Sarah started her career at the intersection of the visual and commercial worlds. She first worked in advertising as a copywriter, creating commercial and press campaigns for several London advertising agencies. After four years, she took her experience to Vanessa Devereux Gallery, in Notting Hill Gate, and then on to Angela Flowers Gallery, where she managed artists’ careers and produced exhibition catalogues. In 1998 she moved to California to launch the West Coast branch of Angela Flowers Gallery in Santa Monica, Los Angeles.

She made the move into the museum world and joined the National Portrait Gallery in 2001. Sarah has curated ground-breaking exhibitions including David Hockney: Drawing from Life in 2020 and 2023-4, and Lucian Freud Portraits in 2012. She has also been responsible for taking the lead on the re-display and interpretation of the contemporary collection, the recent major 3-year renovation project: “We took down the entire collection; it was reinterpreted and redisplayed from top to bottom. The contemporary collection is now on display in two locations in the museum. In the ‘History Makers’ display on the ground floor you’ll find a range of sitters from well-known faces to unsung heroes. In the Weston Wing, former offices have been transformed into a suite of stunning top-lit spaces displaying highlights of the contemporary collection and an intriguing cross collection display of life and death masks.

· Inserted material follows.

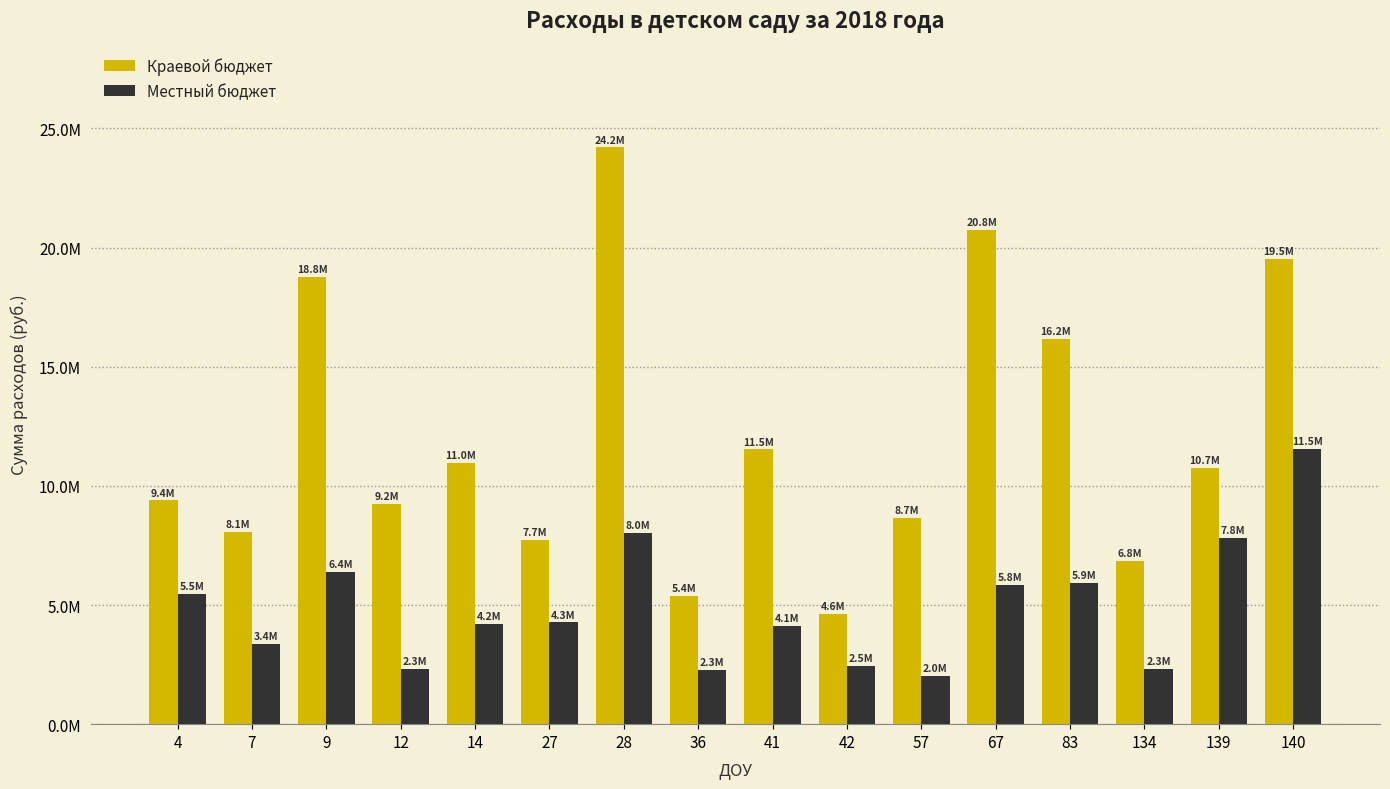

At which label does Краевой бюджет reach its minimum?

42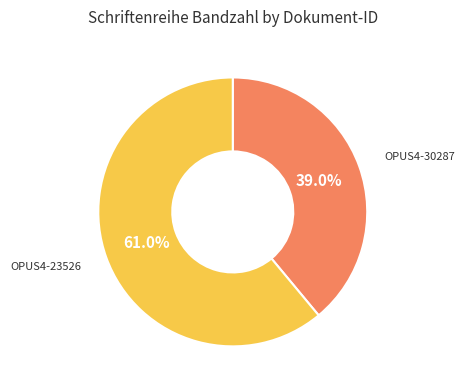

Rank the categories by value from lowest to highest.

OPUS4-30287, OPUS4-23526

More recently, she was the supporting curator on The Time is Always Now working with ‘cultural polymath’ Ekow Eshun. It was Ekow who approached the Gallery five years ago with the idea for the exhibition: At the time, it was the first major museum exhibition in this country to be centred around Black figuration and we were blown away by the idea. Due to the pandemic and the Gallery’s major redevelopment, however, it was a slow genesis, but it’s been inspiring to realise Ekow’s thesis.” On the theme of the exhibition, she notes: “The title comes from a line in James Baldwin’s essay ‘Notes of a Native Son’ regarding segregation in the States in the 1960s, and the urgency of this cultural moment. It’s a celebration of Black figuration and represents its flourishing.” The show displays a collection of contemporary paintings, works on paper, and two sculptures by 22 different artists from 2000 onwards including Michael Armitage, Noah Davis, Lubaina Himid, Claudette Johnson, and Barbara Walker.

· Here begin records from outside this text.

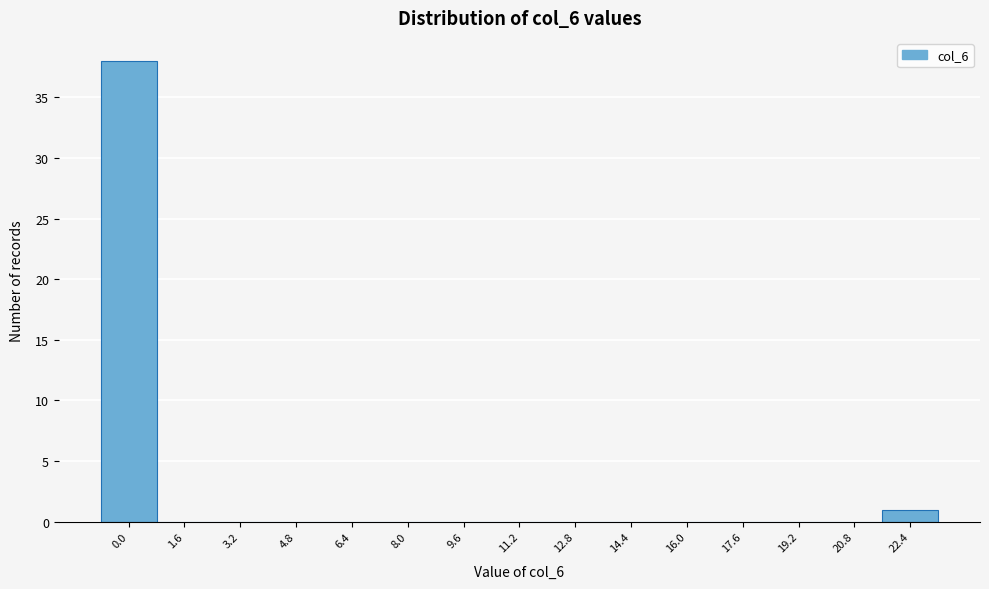

Reading left to right, extract all data points from this chart.

0.0=38	1.6=0	3.2=0	4.8=0	6.4=0	8.0=0	9.6=0	11.2=0	12.8=0	14.4=0	16.0=0	17.6=0	19.2=0	20.8=0	22.4=1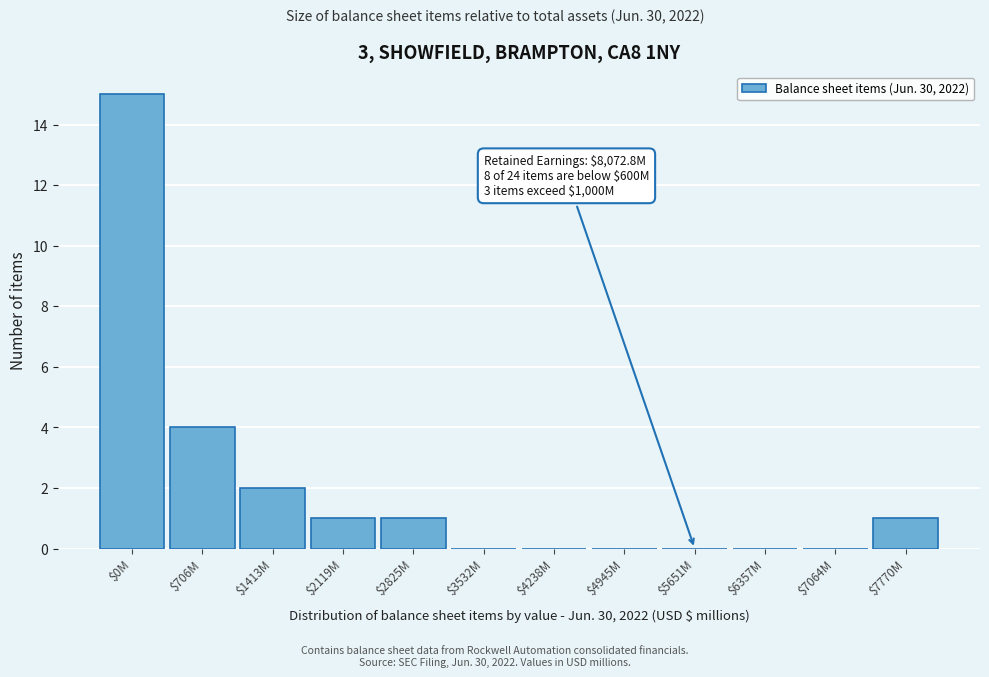

What is the maximum value shown in the chart?

15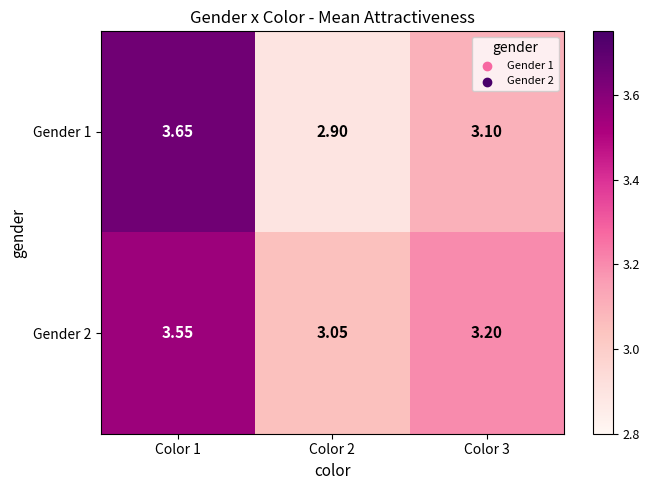

Is the value of Gender 2 at Color 2 greater than the value of Gender 1 at Color 2?

Yes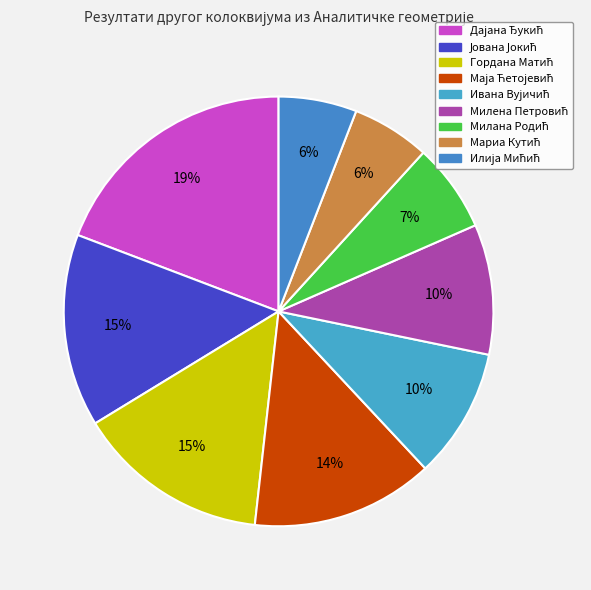

How many segments does this pie chart have?

9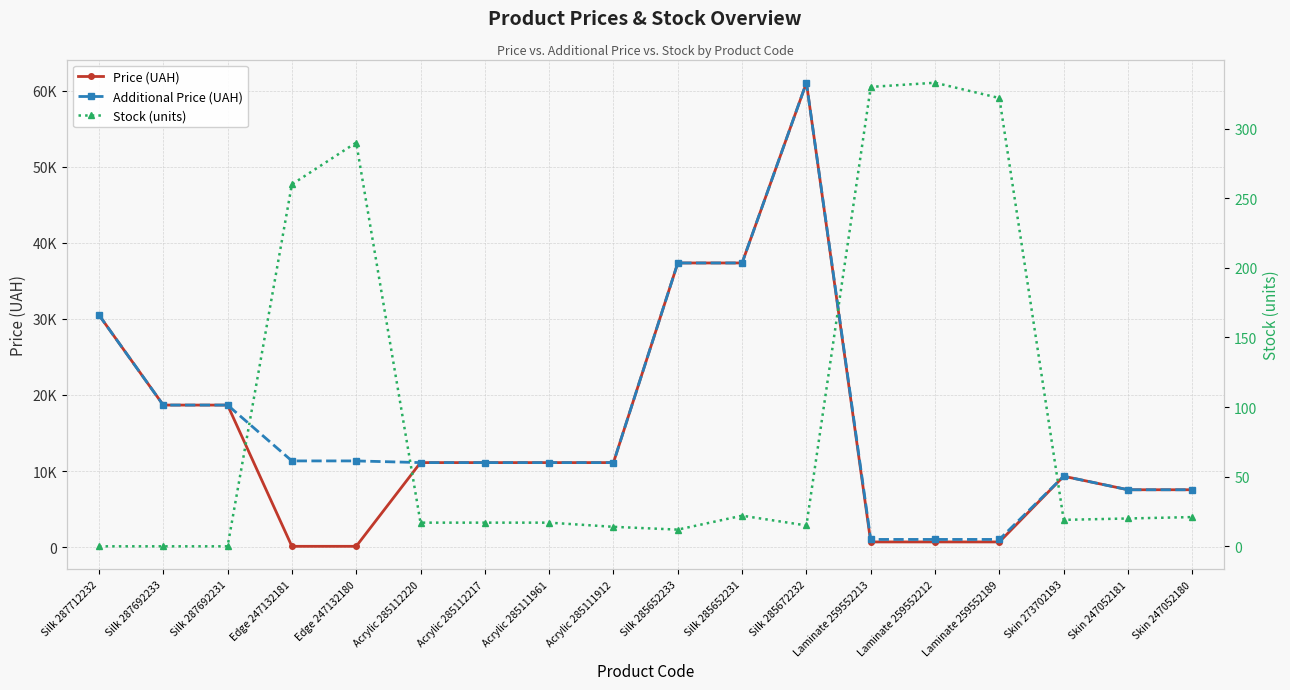

Which series changed the most between Acrylic 285112220 and Skin 247052181?

Price (UAH)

Sarah further explains: “The exhibition isn’t a blanket survey of Black figuration but an exploration of some of the questions and themes in current artistic practice. Through their working figuration these artists are inviting a shift in the dominant art historical perspective, from ‘looking at’ the Black figure to ‘seeing through’ the eyes of Black artists and the figures they depict”. The show is divided into three categories Double Consciousness, Persistence of History, and Kinship and Connection, which address the themes of race, identity, and the role of the Black figure in the Western Art History canon.

Of the 57 works, one of Sarah’s favourites is a sculpture made by Thomas J. Price especially for the exhibition: “It stands 9 feet tall and is 3D printed, and not as heavy as it looks! It’s a sculpture of a tall black woman, very classically presented but dressed in sports clothes. She’s an anonymous subject; her physic is a hybrid of different people observed by the artist in real life and on social media. Price is questioning the idea of who gets to be memorialized.”

Sarah’s responsibilities keep her very busy. Her role is diverse; alongside curating exhibitions and displays, she oversees the museum’s commissions and contemporary acquisitions. For exhibitions, “it’s a complex jigsaw puzzle bringing to life an exhibition concept and negotiating loans but it’s thrilling when the works, gathered from all over the world, come out of their crates and transform the Gallery walls.

HFF supported The Time is Always Now: Artists Reframe the Black Figure exhibition as part of a £100,000 grant to the National Portrait Gallery. It will be running until 19th May 2024. The exhibition will be traveling to The Box in Plymouth over the summer and to the Philadelphia Museum of Art in autumn and then the Museum of North Carolina in Raleigh in spring 2025.